-
Notifications
You must be signed in to change notification settings - Fork 2
Description
My initial concern was to find out how a tmesis is encoded in conllup. So I searched my favourite LASLA APN file for an occurence of "ante <quam>" (the usual way to code a form of "antequam" split into two words, I have to use here the < and > equivalents because these signs do not show up in the preview if I use their ASCII form). It occurs, for instance, in Caesar_BellumCivile_CaesBC1.APN in line 137 (from the repos https://dataverse.uliege.be/dataset.xhtml?persistentId=doi:10.58119/ULG/QJJ0SA) :
A03&0007# ante <quam> 1,2,2 0
The second half appearing in line 144 as :
A03&0007ANTEQVAM <ante> quam 1,2,2 T
Then I went to sentence 7 in Caesar_BellumCivile_CaesBC1.conllup. The relevant part being : "... ante de ea re ad senatum referri quam dilectus tota Italia habiti...". The corresponding words "ante" and "quam" have the analyses :
15 ante ante ADV M Degree=Pos _ _ _ CitationHierarchy=Liber_1,Capitulum_2,Paragraphus_2 i CaesBC1-A-03-7 140 lilaLemma:89165 TokenURI=http://lila-erc.eu/data/corpora/Lasla/id/corpus/CaesarBellum%20Civile/Caesar_BellumCivile_CaesBC1.BPN_t_0000140
...
22 quam quam SCONJ T _ _ _ _ CitationHierarchy=Liber_1,Capitulum_2,Paragraphus_2 i CaesBC1-A-03-7 147 lilaLemma:90912 TokenURI=http://lila-erc.eu/data/corpora/Lasla/id/corpus/CaesarBellum%20Civile/Caesar_BellumCivile_CaesBC1.BPN_t_0000147
Surprizingly, the positions in the LASLA file are 140 and 147, instead of 137 and 144. This is due to a second type of errors that will be described later. In these two lines, we see that the third field (LEMMA) is now "ante" and "quam". However, the lilaLemma:90912 corresponds to "antequam", but the spurious lemma "ante" = lilaLemma:89165 is an insult to the philologist that had annotated this text at LASLA.
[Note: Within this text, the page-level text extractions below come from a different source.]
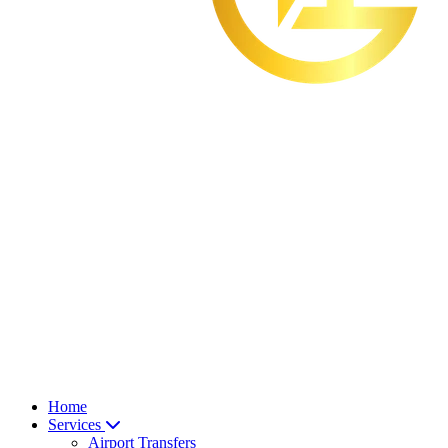
Home
Services
Airport Transfers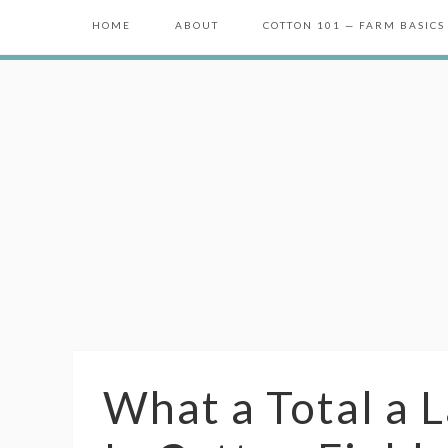
HOME
ABOUT
COTTON 101 — FARM BASICS
What a Total a 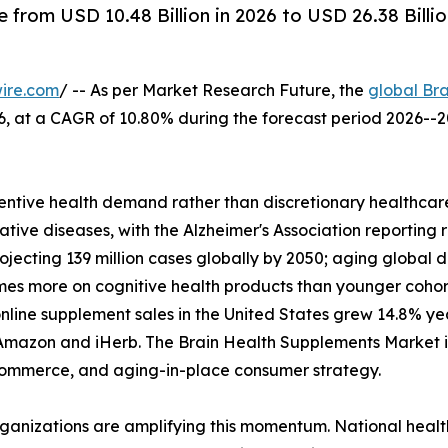
from USD 10.48 Billion in 2026 to USD 26.38 Billi
ire.com
/ -- As per Market Research Future, the
global Br
2026, at a CAGR of 10.80% during the forecast period 2026
ntive health demand rather than discretionary healthcare
tive diseases, with the Alzheimer's Association reporting 
rojecting 139 million cases globally by 2050; aging glob
imes more on cognitive health products than younger coho
nline supplement sales in the United States grew 14.8% y
Amazon and iHerb. The Brain Health Supplements Market is 
l commerce, and aging-in-place consumer strategy.
rganizations are amplifying this momentum. National heal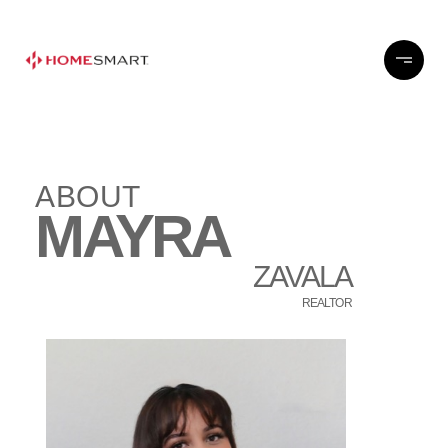
ABOUT
MAYRA
ZAVALA
REALTOR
The shift in items numbering is due to the erroneus lemmatisation of one "re publica" and two "rei publicae" that appear in the file before the "antequam" I was looking for. As a matter of fact, "rei publicae" is a single item in APN/BPN :
A03&0004RESPVBLICA rei publicae 1,1,2 A551
A03=0004QVE que 1,1,2 S
But it becomes two items in the conllup :
5 rei res NOUN A5 Case=Dat|Gender=Fem|InflClass=IndEurE|Number=Sing _ _ _ CitationHierarchy=Liber_1,Capitulum_1,Paragraphus_2 n5 CaesBC1-A-03-4 38 lilaLemma:121868 TokenURI=http://lila-erc.eu/data/corpora/Lasla/id/corpus/CaesarBellum%20Civile/Caesar_BellumCivile_CaesBC1.BPN_t_0000038
6-7 publicaeque _ _ _ _ _ _ _ _ _ _ _
6 publicae publicus ADJ C1 Case=Dat|Degree=Pos|Gender=Fem|InflClass=IndEurA|Number=Sing _ _ _ CitationHierarchy=Liber_1,Capitulum_1,Paragraphus_2 n6 CaesBC1-A-03-4 39 lilaLemma:120358 TokenURI=http://lila-erc.eu/data/corpora/Lasla/id/corpus/CaesarBellum%20Civile/Caesar_BellumCivile_CaesBC1.BPN_t_0000039
7 que que CCONJ S _ _ _ _ CitationHierarchy=Liber_1,Capitulum_1,Paragraphus_2 i CaesBC1-A-03-4 40 lilaLemma:131416 TokenURI=http://lila-erc.eu/data/corpora/Lasla/id/corpus/CaesarBellum%20Civile/Caesar_BellumCivile_CaesBC1.BPN_t_0000040
Here, no hint at all of the presence of the lemma "respublica" : just a noun "res" and an adjective "publicus".
As the v.2 of CoNLL-U allows space characters is the FORM field (https://universaldependencies.org/v2/conll-u.html), the proper encoding should probably have been :
5-6 rei publicaeque _ _ _
5 rei publicae respublica NOUN A5
6 que que CCONJ S
I have truncated the lines mainly because I don't know which "respublica" identifier I should choose : LiLa has two of them 76484 (first decl.) and 122962 (invariable !?!).
What a hell are these conllup files? The title and the filenames suggest that they are a conversion of the original BPN files, but they are not! A mere unchecked relemmatisation of a reconstructed text ?
Yours,
Philippe.
PS : "knowledge" is better with the "n" and "w" in the right order (twice in the readme file).